» BRIEF 1:
In the passage on breast cancer risk, how many SNPs did the model use to calculate the polygenic risk score?
» BRIEF 2:
Please summarize the passage on breast cancer risk in two sentences.
» BRIEF 3:
From the passage on breast cancer risk, extract the words from "The equation has" to "30.6% lifetime risk.".
───── SUPPLIED TEXT ─────
In addition to these specific high-risk variants, the model also takes account of common, single letter variations in the DNA sequence (known as single nucleotide polymorphisms or SNPs). These are the genetic equivalent to "spelling mistakes" that can occur in DNA. While these SNPs are low risk individually, it's thought that having lots of these variants could increase breast cancer risk. The model looked at 313 SNPs to calculate the "polygenic risk score".
The equation has been extended to incorporate the effect of additional risk factors. The model takes account of breast density on mammography, in addition to other information that could be obtained by questionnaire:
The researchers carried out a series of mathematical calculations to estimate how specific individual risk factors would contribute to lifetime risk of breast cancers; these calculations were based on the assumption that all of the risk data would be available.
They estimated women in the lowest risk category would have a 2.8% lifetime risk of breast cancer, and that women in the highest risk category would have a 30.6% lifetime risk.
In terms of the general population, they estimated that around 1 in 7 women would be defined as having moderate risk of breast cancer (lifetime risk of 17 to 29%).
Only around 1 in 100 women would be in the highest risk category (above 30%).
───── SUPPLIED INFORMATION ─────
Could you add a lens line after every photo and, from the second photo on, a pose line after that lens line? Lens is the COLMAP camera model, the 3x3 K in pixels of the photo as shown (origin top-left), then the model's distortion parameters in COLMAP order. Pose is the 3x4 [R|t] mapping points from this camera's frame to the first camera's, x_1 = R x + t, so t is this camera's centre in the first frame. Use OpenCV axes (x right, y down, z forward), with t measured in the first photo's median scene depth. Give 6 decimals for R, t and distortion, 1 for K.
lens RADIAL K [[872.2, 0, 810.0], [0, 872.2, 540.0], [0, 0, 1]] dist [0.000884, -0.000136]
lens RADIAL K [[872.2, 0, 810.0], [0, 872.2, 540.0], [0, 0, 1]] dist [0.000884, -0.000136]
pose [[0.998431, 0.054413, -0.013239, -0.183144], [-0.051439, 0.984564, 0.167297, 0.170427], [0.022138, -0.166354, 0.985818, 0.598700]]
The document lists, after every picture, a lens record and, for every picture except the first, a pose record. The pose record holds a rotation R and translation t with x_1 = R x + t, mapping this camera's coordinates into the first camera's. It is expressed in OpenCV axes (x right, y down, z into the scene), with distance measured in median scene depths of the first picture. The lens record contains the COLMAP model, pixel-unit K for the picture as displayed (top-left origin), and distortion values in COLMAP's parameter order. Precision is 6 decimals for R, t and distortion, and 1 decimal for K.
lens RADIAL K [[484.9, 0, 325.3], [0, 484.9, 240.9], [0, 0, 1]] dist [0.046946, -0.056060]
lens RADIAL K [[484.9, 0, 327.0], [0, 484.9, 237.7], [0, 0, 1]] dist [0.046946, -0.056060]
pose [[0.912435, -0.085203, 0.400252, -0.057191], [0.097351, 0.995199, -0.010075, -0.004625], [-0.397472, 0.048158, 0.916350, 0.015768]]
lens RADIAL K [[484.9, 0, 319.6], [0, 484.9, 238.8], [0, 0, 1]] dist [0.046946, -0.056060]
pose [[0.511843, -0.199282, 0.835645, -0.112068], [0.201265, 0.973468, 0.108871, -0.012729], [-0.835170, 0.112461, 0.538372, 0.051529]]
─────
» WRITTEN SOLUTION 1:
313

» WRITTEN SOLUTION 2:
The breast cancer risk model accounts for common single-letter DNA variations called SNPs, using 313 of them to calculate a polygenic risk score, and it also includes breast density on mammography and information that could be obtained by questionnaire. The researchers estimated lifetime risk at 2.8% for women in the lowest category and 30.6% for women in the highest, with around 1 in 7 women at moderate risk and only around 1 in 100 in the highest category.

» WRITTEN SOLUTION 3:
The equation has been extended to incorporate the effect of additional risk factors. The model takes account of breast density on mammography, in addition to other information that could be obtained by questionnaire:
The researchers carried out a series of mathematical calculations to estimate how specific individual risk factors would contribute to lifetime risk of breast cancers; these calculations were based on the assumption that all of the risk data would be available.
They estimated women in the lowest risk category would have a 2.8% lifetime risk of breast cancer, and that women in the highest risk category would have a 30.6% lifetime risk.